I feel like one of those cartoon characters walking around with a signboard on the front and one on the back saying something like The End Is Near or Eat At Joe's. Something like what I call missionary zeal takes hold of me when I think about Hospice. I went to the meeting several years ago where people interested could get involved. The talk was about setting up a bureaucracy, which I didn't want to be a part of. I knew it was necessary as working structure, but there was so little about what they do, a woman asked at the end, "I just want to help people. Is there anything here for somebody like me?" I thought, 'Amen, sister,' and was the first out the door when set free. I paid Hospice no more mind after that.
I figured it was a good thing they were doing. Hospice worked with Jr's and my friend Jean in her last months. Jean was very happy with what they did for her. She went on at home in peace, a radiant light. I didn't know what all Hospice did. What I thought was somebody goes by periodically to be a friend and talk about spiritual stuff before somebody dies. I've had several conversations with Hospice people over the last few days and found the reasons I was so dissatisfied with agencies and bureaucracies. I took it for granted they would regard patient with basic respect, would want to hear about his ways, what works with him, what doesn't, what food he likes and doesn't like. They didn't want to know anything. They 'd listen to me yap if I persisted, but you catch on right away when your input isn't welcome.
Listening to the women who came here to the house from Hospice tell me about what Hospice does, I understood why the agencies didn't perform as I'd expected. There's that word. It was because I assumed service agencies were there to help and would take a personal interest in the patient. Turns out I was "expecting" was radical. First thing I was told was Hospice is about the patient's comfort, keeping patient comfortable as possible. Knocked me over backwards. 5 to 7 years ago when I saw Jr was fading and so lonesome sitting in the house all day, I was assessing for myself how best to help Jr going into the hopeless and helpless time in his life, I came to comfort, the one thing I can help him with that is not controlling in any way.
I wanted to help him, not control him. I wanted him to be able to make his own decisions as long as he was able. My ideal was that he could die at home, in his own integrity of who he is. He had the life of Job that would wring a rhino to its knees. As I knew Jr better, we became friends. He has seen by now he can trust me to do what I say I'll do, that I'm not here to take from him in any way. By today, he's comfortable when I'm around. I don't want anything that's his. I've got enough of my own, too much. I want him to have someone with him in his time when he can't look after himself, someone he can trust on every level.
It's a very high privilege / opportunity for me to have the trust of a man of these mountains. He knows when I talk about him with other people, I only speak of him in respect and say nothing he wouldn't want me to say if he heard it. I want to allow his privacy. And that is another Hospice principle, to allow the patient his privacy as an autonomous individual. Respect is very important. When he was regarded without respect, like a load of lumber, this old dog would start paying close attention and a growl would start forming in the throat. A lot of the Rights that Hospice allows the patient start with the right to be informed of everything that involves them and their care. No more lies. The first one is the best one, "the right to be informed and participate in your own plan of care." I'd not experienced with the facilities and agencies involved with Jr's care anything like a right to be informed. They might have had it in writing somewhere for looking good, but in practice it was just a bunch of words.
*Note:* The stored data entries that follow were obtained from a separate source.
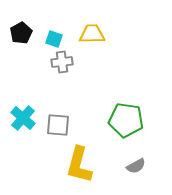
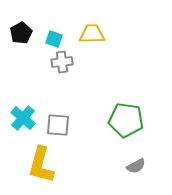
yellow L-shape: moved 38 px left
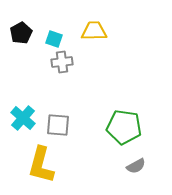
yellow trapezoid: moved 2 px right, 3 px up
green pentagon: moved 2 px left, 7 px down
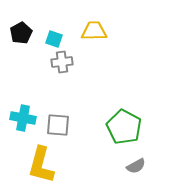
cyan cross: rotated 30 degrees counterclockwise
green pentagon: rotated 20 degrees clockwise
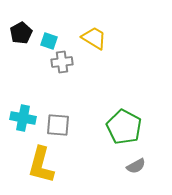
yellow trapezoid: moved 7 px down; rotated 32 degrees clockwise
cyan square: moved 5 px left, 2 px down
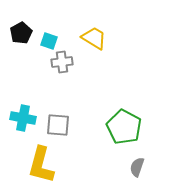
gray semicircle: moved 1 px right, 1 px down; rotated 138 degrees clockwise
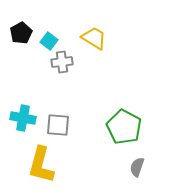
cyan square: rotated 18 degrees clockwise
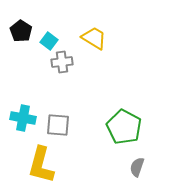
black pentagon: moved 2 px up; rotated 10 degrees counterclockwise
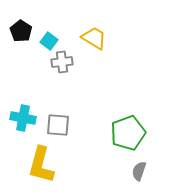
green pentagon: moved 4 px right, 6 px down; rotated 24 degrees clockwise
gray semicircle: moved 2 px right, 4 px down
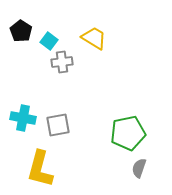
gray square: rotated 15 degrees counterclockwise
green pentagon: rotated 8 degrees clockwise
yellow L-shape: moved 1 px left, 4 px down
gray semicircle: moved 3 px up
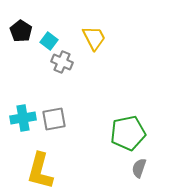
yellow trapezoid: rotated 32 degrees clockwise
gray cross: rotated 30 degrees clockwise
cyan cross: rotated 20 degrees counterclockwise
gray square: moved 4 px left, 6 px up
yellow L-shape: moved 2 px down
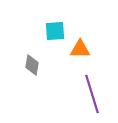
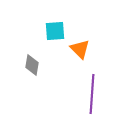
orange triangle: rotated 45 degrees clockwise
purple line: rotated 21 degrees clockwise
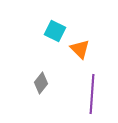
cyan square: rotated 30 degrees clockwise
gray diamond: moved 9 px right, 18 px down; rotated 30 degrees clockwise
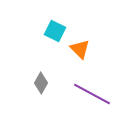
gray diamond: rotated 10 degrees counterclockwise
purple line: rotated 66 degrees counterclockwise
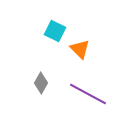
purple line: moved 4 px left
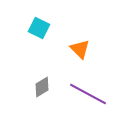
cyan square: moved 16 px left, 3 px up
gray diamond: moved 1 px right, 4 px down; rotated 30 degrees clockwise
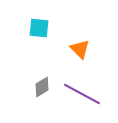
cyan square: rotated 20 degrees counterclockwise
purple line: moved 6 px left
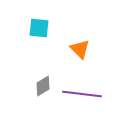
gray diamond: moved 1 px right, 1 px up
purple line: rotated 21 degrees counterclockwise
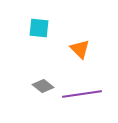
gray diamond: rotated 70 degrees clockwise
purple line: rotated 15 degrees counterclockwise
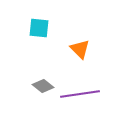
purple line: moved 2 px left
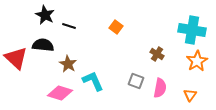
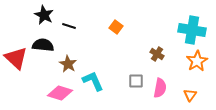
black star: moved 1 px left
gray square: rotated 21 degrees counterclockwise
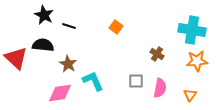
orange star: rotated 25 degrees clockwise
pink diamond: rotated 25 degrees counterclockwise
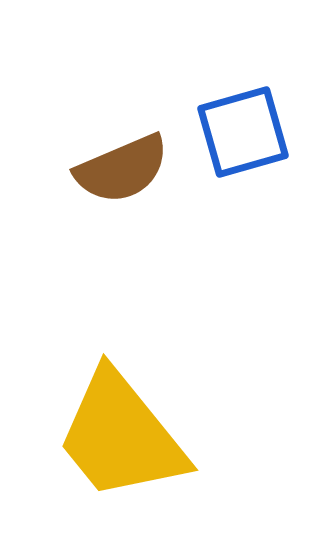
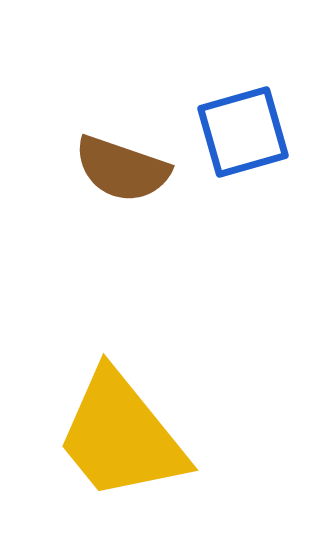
brown semicircle: rotated 42 degrees clockwise
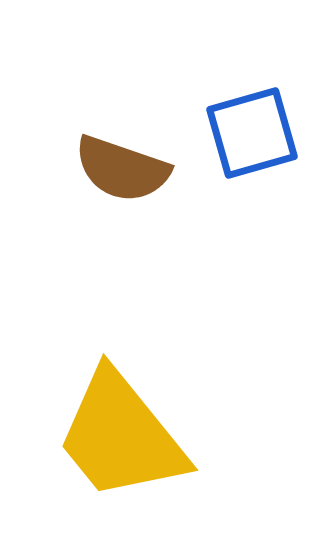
blue square: moved 9 px right, 1 px down
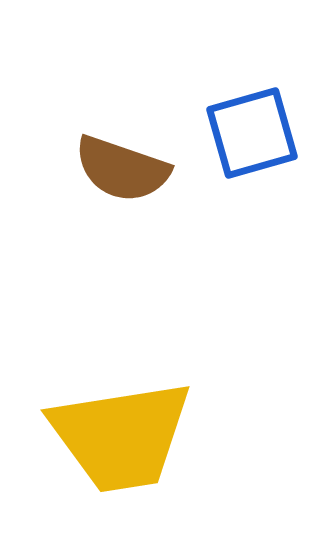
yellow trapezoid: rotated 60 degrees counterclockwise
I was not willing to allow anything short of respectful behavior with him. Every place we dealt with was unsatisfactory in my way of seeing. I knew I could keep him more comfortable than a nursing home / prison could. None of them came up to my principles that I then regarded self-evident. Evidently they were not. Then the women from Hospice lined out everything I was unwilling to allow Jr to live without. Them telling what they provided was like my own list that I will not allow anything short of for Jr. I felt like we fit like a plug and a socket. It was funny hearing them tell me the Hospice philosophy and it, word for word, my own. They are here to keep him out of a nursing home, so he can pass his last days in the comfort of his own home.